Кроме того, по сравнению, скажем, с усталым и отяжелевшим олимпийцем Жирмунским, корректно-аристократичным Ереминым или вельможным Григорием Пантелеймоновичем Макагоненко (небрежно пускавшим через весь стол сидящему на другом конце в ожидании худшей участи студенту зачетку с пятеркой – чудачество вельможи), Владимир Яковлевич, при всей своей высоте, радовал и покорял нас своим подлинным демократизмом. Он мог в какие-то моменты, чаще всего на семинарах, настолько по-юношески увлекаться, излучаясь природной добротой и лукавством, что наша беседа с ним могла бы показаться со стороны общением на равных (мы-то, разумеется, не зарывались и должной дистанции в разговоре старались не терять).

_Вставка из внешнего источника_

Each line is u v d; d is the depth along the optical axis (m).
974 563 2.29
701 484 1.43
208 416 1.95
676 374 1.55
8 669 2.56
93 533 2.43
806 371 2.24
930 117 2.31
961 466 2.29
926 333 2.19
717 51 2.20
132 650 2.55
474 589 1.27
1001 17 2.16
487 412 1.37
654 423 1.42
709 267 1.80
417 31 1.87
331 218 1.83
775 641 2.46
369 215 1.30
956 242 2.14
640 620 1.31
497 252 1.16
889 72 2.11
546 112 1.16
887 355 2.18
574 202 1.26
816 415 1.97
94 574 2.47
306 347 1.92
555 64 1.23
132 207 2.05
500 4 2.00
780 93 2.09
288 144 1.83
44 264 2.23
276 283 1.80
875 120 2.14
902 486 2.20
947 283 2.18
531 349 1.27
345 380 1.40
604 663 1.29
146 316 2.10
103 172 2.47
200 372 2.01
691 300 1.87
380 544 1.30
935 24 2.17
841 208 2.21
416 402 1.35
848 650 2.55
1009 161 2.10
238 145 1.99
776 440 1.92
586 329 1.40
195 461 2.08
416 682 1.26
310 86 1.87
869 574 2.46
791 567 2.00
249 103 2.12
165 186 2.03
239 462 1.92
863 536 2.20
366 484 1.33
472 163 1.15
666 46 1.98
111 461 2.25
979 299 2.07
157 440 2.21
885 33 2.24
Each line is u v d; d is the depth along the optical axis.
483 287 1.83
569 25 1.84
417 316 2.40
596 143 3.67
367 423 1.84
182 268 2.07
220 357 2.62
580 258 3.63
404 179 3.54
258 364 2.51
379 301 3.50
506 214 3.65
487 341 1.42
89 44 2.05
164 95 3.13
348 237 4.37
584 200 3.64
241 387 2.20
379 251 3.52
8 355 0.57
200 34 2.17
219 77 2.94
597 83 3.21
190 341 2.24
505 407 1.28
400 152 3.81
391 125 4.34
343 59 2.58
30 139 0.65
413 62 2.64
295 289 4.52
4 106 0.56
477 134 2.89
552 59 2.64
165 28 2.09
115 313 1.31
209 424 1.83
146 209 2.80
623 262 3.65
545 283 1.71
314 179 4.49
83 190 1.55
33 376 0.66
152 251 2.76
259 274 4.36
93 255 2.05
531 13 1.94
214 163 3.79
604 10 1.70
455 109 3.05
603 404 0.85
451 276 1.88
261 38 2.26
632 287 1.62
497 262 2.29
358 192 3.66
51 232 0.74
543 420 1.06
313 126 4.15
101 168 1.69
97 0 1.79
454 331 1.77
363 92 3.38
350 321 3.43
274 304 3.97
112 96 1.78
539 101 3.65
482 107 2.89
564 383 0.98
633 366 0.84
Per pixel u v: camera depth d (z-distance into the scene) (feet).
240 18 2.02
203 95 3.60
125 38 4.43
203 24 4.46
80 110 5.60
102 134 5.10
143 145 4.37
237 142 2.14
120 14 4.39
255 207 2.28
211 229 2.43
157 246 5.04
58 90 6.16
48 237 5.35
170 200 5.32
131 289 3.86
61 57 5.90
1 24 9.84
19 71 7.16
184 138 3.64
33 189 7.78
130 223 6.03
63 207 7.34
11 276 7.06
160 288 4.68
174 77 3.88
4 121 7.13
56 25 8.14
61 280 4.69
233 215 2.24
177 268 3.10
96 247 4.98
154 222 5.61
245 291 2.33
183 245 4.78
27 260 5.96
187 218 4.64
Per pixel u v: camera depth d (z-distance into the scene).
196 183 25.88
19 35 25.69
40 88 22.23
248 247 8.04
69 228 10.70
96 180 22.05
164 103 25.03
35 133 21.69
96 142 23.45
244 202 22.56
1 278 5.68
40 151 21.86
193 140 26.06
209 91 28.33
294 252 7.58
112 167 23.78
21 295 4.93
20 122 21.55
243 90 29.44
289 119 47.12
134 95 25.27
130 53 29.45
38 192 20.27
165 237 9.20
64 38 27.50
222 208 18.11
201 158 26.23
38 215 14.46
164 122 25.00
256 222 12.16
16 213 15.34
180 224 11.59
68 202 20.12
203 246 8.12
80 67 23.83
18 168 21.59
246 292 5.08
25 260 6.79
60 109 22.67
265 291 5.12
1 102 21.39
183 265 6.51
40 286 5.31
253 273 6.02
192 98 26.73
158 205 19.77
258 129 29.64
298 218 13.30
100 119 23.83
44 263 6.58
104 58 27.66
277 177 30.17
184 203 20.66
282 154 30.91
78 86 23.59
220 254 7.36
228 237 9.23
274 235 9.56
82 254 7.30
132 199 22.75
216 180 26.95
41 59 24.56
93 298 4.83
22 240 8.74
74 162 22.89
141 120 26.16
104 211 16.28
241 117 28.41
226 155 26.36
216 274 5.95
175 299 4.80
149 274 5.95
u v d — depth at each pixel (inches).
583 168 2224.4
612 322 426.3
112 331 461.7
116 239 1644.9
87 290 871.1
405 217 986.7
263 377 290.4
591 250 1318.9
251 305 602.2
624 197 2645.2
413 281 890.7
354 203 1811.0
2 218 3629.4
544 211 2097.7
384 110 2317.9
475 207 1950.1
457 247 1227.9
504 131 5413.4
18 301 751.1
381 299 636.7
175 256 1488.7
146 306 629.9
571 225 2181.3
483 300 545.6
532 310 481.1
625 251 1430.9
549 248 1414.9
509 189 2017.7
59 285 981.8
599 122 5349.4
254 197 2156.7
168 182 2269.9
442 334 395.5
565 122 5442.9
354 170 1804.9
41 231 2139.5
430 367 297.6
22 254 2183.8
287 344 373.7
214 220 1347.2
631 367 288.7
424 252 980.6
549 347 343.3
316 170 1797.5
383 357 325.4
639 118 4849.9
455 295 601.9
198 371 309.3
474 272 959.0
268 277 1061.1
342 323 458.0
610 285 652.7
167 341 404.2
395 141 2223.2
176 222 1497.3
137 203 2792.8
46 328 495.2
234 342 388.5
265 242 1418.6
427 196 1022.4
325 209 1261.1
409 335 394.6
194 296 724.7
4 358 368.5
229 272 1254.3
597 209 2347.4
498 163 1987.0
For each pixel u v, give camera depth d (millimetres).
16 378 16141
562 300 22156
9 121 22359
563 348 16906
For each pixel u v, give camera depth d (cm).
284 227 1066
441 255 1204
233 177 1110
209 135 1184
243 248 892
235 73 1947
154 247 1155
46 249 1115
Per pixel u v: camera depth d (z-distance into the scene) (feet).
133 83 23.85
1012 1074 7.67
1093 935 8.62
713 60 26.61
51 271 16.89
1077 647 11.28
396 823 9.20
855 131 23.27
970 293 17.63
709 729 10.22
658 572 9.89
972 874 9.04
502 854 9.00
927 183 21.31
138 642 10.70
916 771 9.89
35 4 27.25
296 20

Обнаружили мы в нем и нечто иное, чего ни в ком из других наших славных преподавателей подметить не удалось. Подходило уже к своей середине время хрущевской оттепели. Однако инерция застылости, замороженности всех предшествующих десятилетий настолько еще сказывалась, что, например, о Сталине как разоблаченном злодее-диктаторе если и говорилось, то только полушепотом, а стихи какого-то лагерного поэта о том, как его пытают в гэпэушном застенке, а с портрета на стене с добродушной отеческой улыбкой в усы взирает на это вождь народов, и вообще читались друг другу шепотом. Помню, как невероятной крамолой прозвучала для нас высказанная на своей лекции профессором Самуилом Самойловичем Деркачом (отсидевшим срок, кажется, по «ленинградскому делу») дерзкая защита дворянства, вот уже десятилетиями шельмуемого (даже слово это превращено в жупел, – негодовал он), когда как им созданы ценности мирового значения (имелись в виду литература, искусство, наука). Вот какие истины приходилось тогда еще доказывать!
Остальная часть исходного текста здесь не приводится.